### Study text
┌────────
I really like following the life-sciences-instruments companies because of the dense technical jargon, as well as the spectacular flameouts that happen like clockwork. Take Illumina (ILMN), for example. The stock has dropped 44% since mid July on "conservative" guidance and fears over government budget cuts. On Monday the company presented at the UBS Global Life Science Conference and tried to talk the stock (back) up.
Illumina is a maker of genetic-analysis tools and related consumables. Its machines are fantastically cutting edge and phenomenally expensive -- all the elements you need for a volatile stock. (If you like following the semiconductor equipment space, you'll love following this industry!)
Illumina's products simplify genetic analysis and are used by scientific researchers worldwide. While it would seem as though big pharmaceutical companies are major buyers of the company's products, they really aren't. The big customers are members of the academic research community, who really drive the company's revenue growth.
For example, up here in Massachusetts, we battle it out with California for the most National Institute of Health (NIH) grants. In 2010, of the $22.2 billion NIH budget, Massachusetts received $2.4 billion. Labs around Boston, such as those at the Broad Institute, are stuffed to the gills with Illumina's HiSeq DNA sequencers. Each year Broad sequences more than 50 billion base pairs of DNA, which you can download from their website for free.
The HiSeq is used in the highest throughput research environments, since it can achieve 5Gs -- that is, sequence 5 entire genomes. With the HiSeq you just need to spend 2.5 hours prepping your sample and set up the machine, and it will sequence the entire sample in about four days. Just last month, the company announced it was partnering with Oxford University to sequence the entire genome of 500 individuals with rare diseases. Using the old technology, it took researchers 10 years to sequence one entire human genome. The human genome has 3.2 billion base pairs.
The company's flagship product, the HiSeq 2000, costs $700,000 and uses about $500,000 of consumable reagent and chemistry kits a year. The company's latest product, the MiSeq, costs $125,000 and is targeted at lower throughput labs and wealthy individuals who want to build their own dinosaur zoos. In the second quarter, Illumina received 135 orders for the MiSeq, which uses approximately $40,000 to $60,000 worth of consumables per year. Illumina's primary competitor in the "desktop" sequencing market is Life Technologies (LIFE).
└────────
### Work task A
Return the passage of the Illumina article between "I really like" and "stock (back) up.", inclusive, copied word for word.
### Work task B
Continue the article about Illumina from the point where it stops.
The entries that follow have nothing to do with the Illumina article.

### Data section
┌────────
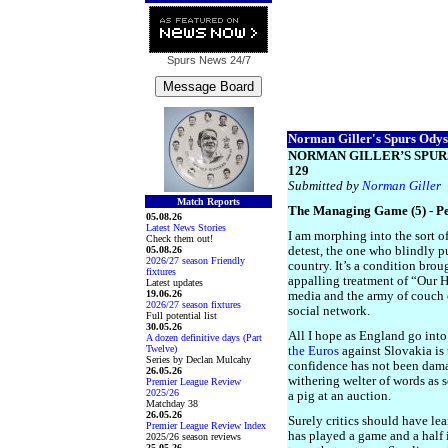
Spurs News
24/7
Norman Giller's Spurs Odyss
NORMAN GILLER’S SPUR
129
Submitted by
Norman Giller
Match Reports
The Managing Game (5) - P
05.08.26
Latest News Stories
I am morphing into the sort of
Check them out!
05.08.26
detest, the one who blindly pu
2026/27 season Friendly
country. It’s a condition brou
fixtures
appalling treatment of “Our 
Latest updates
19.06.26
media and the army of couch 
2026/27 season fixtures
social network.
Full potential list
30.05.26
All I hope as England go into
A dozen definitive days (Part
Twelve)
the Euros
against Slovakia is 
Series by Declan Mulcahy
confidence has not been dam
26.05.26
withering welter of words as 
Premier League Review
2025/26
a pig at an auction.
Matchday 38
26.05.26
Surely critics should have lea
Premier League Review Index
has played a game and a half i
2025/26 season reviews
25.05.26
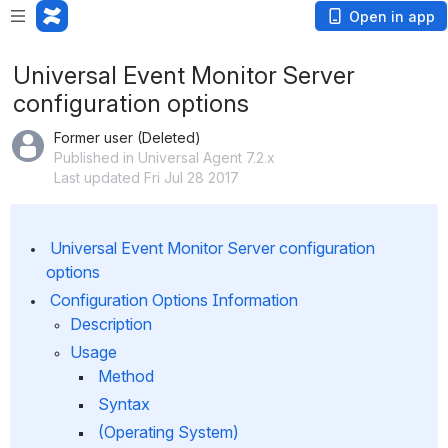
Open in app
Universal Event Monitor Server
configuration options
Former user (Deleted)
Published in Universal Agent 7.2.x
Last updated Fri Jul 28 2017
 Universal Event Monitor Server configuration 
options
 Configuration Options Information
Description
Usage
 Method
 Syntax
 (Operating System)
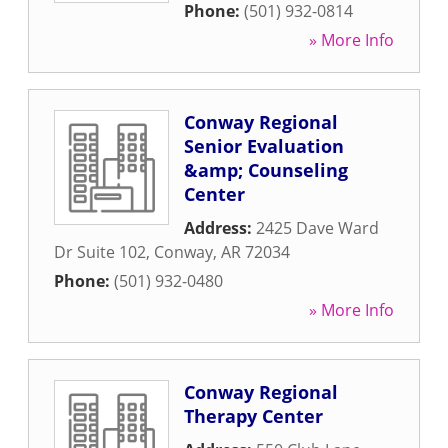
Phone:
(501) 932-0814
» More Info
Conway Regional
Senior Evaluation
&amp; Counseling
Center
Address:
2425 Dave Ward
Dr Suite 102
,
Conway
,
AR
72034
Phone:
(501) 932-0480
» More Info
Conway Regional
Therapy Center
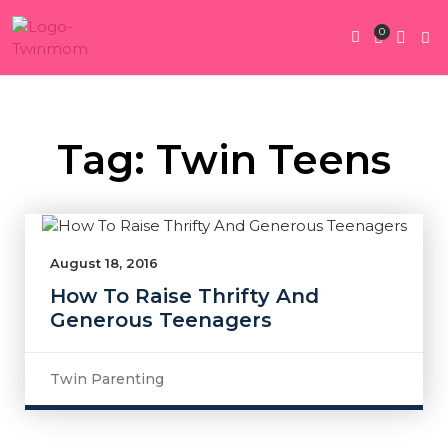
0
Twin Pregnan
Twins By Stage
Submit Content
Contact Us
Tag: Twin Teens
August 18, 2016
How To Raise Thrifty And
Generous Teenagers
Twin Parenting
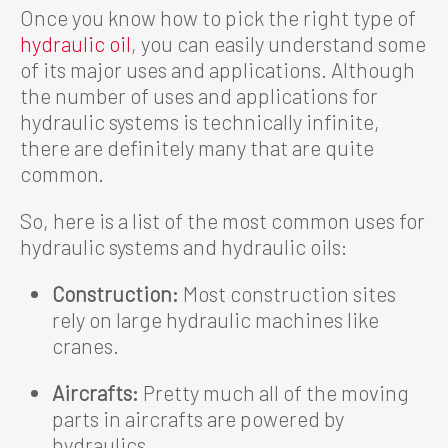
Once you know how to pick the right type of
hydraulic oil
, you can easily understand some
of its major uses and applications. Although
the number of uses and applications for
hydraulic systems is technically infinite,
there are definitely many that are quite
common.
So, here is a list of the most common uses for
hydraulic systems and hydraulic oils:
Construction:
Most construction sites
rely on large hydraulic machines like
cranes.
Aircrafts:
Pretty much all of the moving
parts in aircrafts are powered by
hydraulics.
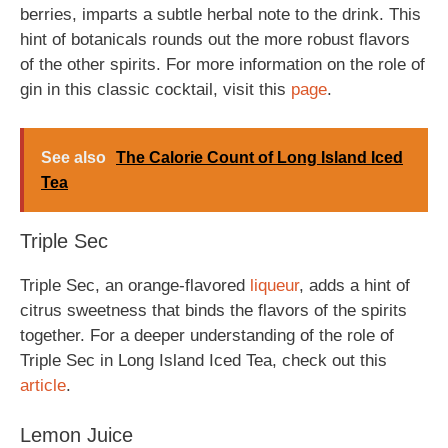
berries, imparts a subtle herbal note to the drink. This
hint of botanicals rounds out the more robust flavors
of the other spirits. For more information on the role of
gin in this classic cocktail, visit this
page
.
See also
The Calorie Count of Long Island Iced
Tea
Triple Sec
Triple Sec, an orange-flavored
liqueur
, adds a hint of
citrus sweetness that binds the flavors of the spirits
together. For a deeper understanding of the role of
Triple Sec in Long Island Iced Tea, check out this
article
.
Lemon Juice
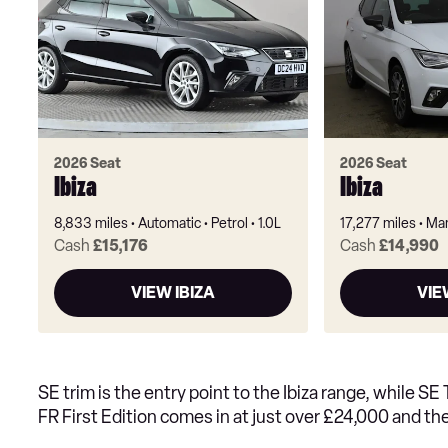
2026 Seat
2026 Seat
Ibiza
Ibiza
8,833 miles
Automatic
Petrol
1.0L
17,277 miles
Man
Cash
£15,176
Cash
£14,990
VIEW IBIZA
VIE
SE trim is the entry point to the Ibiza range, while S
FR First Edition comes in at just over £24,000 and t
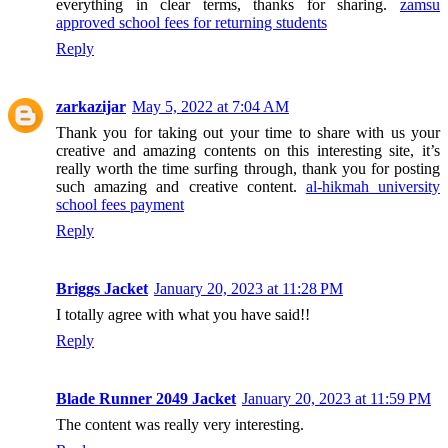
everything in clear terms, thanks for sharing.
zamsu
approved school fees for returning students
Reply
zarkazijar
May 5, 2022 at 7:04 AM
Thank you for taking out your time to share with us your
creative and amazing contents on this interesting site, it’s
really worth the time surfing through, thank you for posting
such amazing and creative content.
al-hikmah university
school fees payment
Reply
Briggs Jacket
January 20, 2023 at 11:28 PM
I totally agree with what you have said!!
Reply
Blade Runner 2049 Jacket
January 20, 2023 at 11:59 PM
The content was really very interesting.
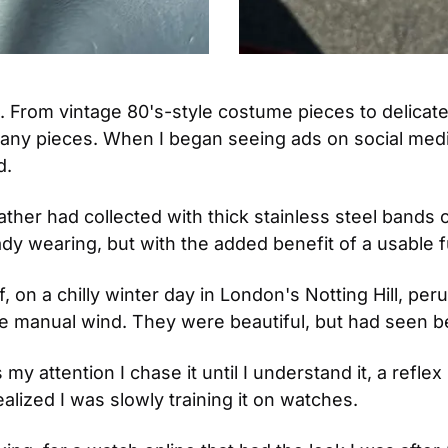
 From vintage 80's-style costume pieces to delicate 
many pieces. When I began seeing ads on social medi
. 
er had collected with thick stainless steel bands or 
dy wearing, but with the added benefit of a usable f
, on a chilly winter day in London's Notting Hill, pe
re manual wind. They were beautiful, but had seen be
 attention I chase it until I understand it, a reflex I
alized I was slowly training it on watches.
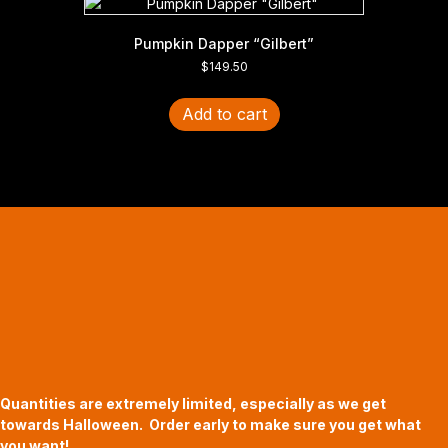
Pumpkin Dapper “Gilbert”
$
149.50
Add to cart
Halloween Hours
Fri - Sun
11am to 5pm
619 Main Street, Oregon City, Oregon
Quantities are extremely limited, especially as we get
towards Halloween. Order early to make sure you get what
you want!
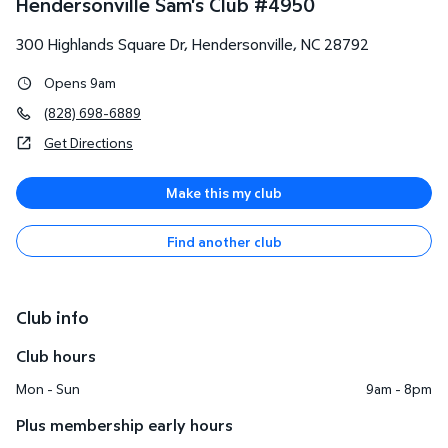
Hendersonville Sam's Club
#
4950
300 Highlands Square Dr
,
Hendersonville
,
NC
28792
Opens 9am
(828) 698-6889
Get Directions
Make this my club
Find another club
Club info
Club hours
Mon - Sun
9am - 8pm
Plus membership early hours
└────────
### Expected output A
I really like following the life-sciences-instruments companies because of the dense technical jargon, as well as the spectacular flameouts that happen like clockwork. Take Illumina (ILMN), for example. The stock has dropped 44% since mid July on "conservative" guidance and fears over government budget cuts. On Monday the company presented at the UBS Global Life Science Conference and tried to talk the stock (back) up.

### Expected output B
Illumina has an estimated 60% market share of the $950 million sequencing market -- a market that is growing in the high teens. The so-called "next-generation sequencing" market has been taking share from the microarray business since Illimina's solutions offer much faster results. Microarrays are collections of DNA that are attached to a substrate, called a gene chip and read by a machine. The leader in the microarray business is Affymetrix (AFFX). Microarrays are a $900-million-a-year business, but the market is not projected to grow very much -- flat to 2% -- over the next few years.
While the Street was looking for 28% revenue growth, management guided to 25%. Sales of the company's newly released v3 Reagent kits have been slow, as researchers are using up their v2 kits before purchasing new consumables. Management believes that, once those older kits are used up, labs will begin stocking v3 kits quickly. The stock was also hit by investors concerns of large government budget cuts. Illumina gets about one-third of its revenue from U.S. labs dependent on NIH funding. Another third comes from European researchers who are dependent on European Union government funding.
With all the uncertainty around government spending here in the U.S. and Europe, it's very difficult for the stock to move higher at this juncture. I believe, at best, that the stock will bounce around until we know how next year's NIH budget will look. Management believes Congress is unlikely to cut the NIH budget by more than 1% to 3%, since no politician wants to be seen as cutting cancer research. However, I believe it could be more than 3%.
I'm also concerned that the MiSeq product may cannibalize sales of the HiSeq, since the MiSeq is so much less expensive. With such a large price differential, budget-conscious scientists may opt for the cheaper solution.
Taking all of this into consideration, I believe it will be difficult for the company to realize its 25% revenue growth plans. Buyers of the stock may end up with the wrong sequence.